For all its inherent religious associations, thankfully Noah raises more than just theological questions. It asks us to ponder our treatment of the environment and our treatment of one another – mercy is a key theme – and the theory of evolution and progressions of science and its connectivity to man. Those aforementioned time-lapse sequences build upon Aronofsky’s contemplations on evolution and how it might coincide with biblical creationism, they also illustrate the environment as a heavenly vastness that man chose to destroy; a boundary-less Eden that bore the wounds of each sin following Adam’s original. The bare world that The Creator has chosen to destroy is one that demands replenishing and a fresh start, but how did it get that way? Should we be conscious of our own world and what we are doing to it? Could we very well destroy it, maybe not in way associated with the Almighty, but in another way? These environmentalist associations have caused a stir, but they are poignant nonetheless as Aronofsky uses the past to represent the present and the future. And while the religious dealings don’t reach the controversial levels that the press has hyped up, it does mirror the director’s own frustration with religion. Noah’s adherence to his higher duties combats his morals and ethics, and this comes to the forefront in the film’s third act and is resolved tolerably if not finitely. Noah’s mentality is shaved from Aronofsky’s wrestling match with religion, and it’s this clear personality inhabiting the film that creates flaws within the final act. However, for all of these flaws – and maybe even because of them – Noah possesses something that most films of this budgeted size forget about or omit completely: The film has a soul…Darren Aronofsky’s soul.

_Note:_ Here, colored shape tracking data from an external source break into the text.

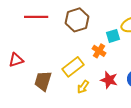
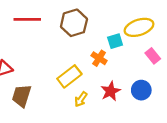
red star: (109, 80) -> (110, 91), turned 30
brown trapezoid: (43, 81) -> (22, 96), moved

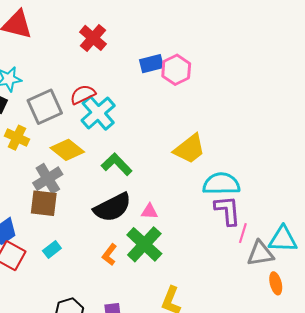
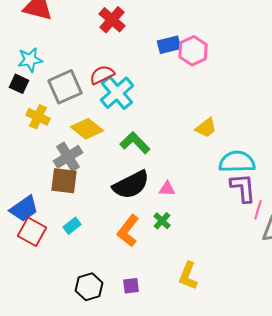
yellow trapezoid: (189, 149) -> (206, 128), size x0.7
green cross: (144, 244) -> (162, 221), size x0.5
orange L-shape: (109, 255) -> (128, 231), size x1.5

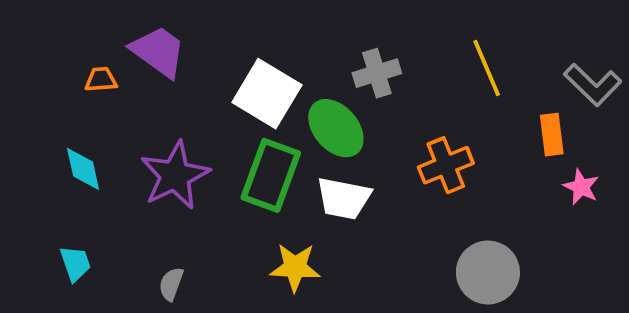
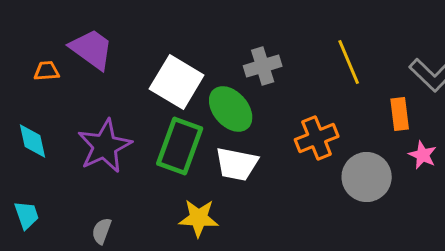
gray circle: (488, 272) -> (367, 177), moved

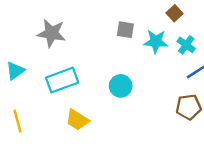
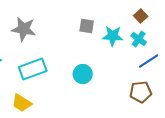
brown square: (175, 13) -> (141, 16), moved
yellow trapezoid: (77, 120) -> (22, 103), moved

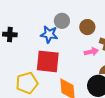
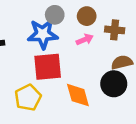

Aronofsky has built his career on original thoughts and varied filmmaking. Objectively, Noah looks like something pressured by a profit seeking movie studio, and the trailers try to spin the film into that light, but upon finally viewing the film, which only screened for select critics in Boston, Aronofsky has made something that’s not only impossible to sell to a broad audience, but very well could never find an audience. It’s a hard film to recommend because it is so out there and so challenging for the median moviegoer. It’s dark and stirring – Noah’s visions are small horror films unto themselves, accentuated by Clint Mansell’s booming score – and lengthy and hefty, and I’m sure there’s more widespread intrigue than actual desire to go out and see a film that is all of those things, even among Aronofsky fans. Yet, if the intrigue guides you to take a chance on this solicitous spectacle, take the ride inside the ark that Darren has built, for this will surely be a film that remains in some kind of conversation throughout the rest of the year. It absolutely deserves discussion.
In short, I found Noah absolutely captivating, a remarkable if somewhat prickly and untidy synthesis of small, intimate filmmaking expanded onto an IMAX-level, budgetary scale.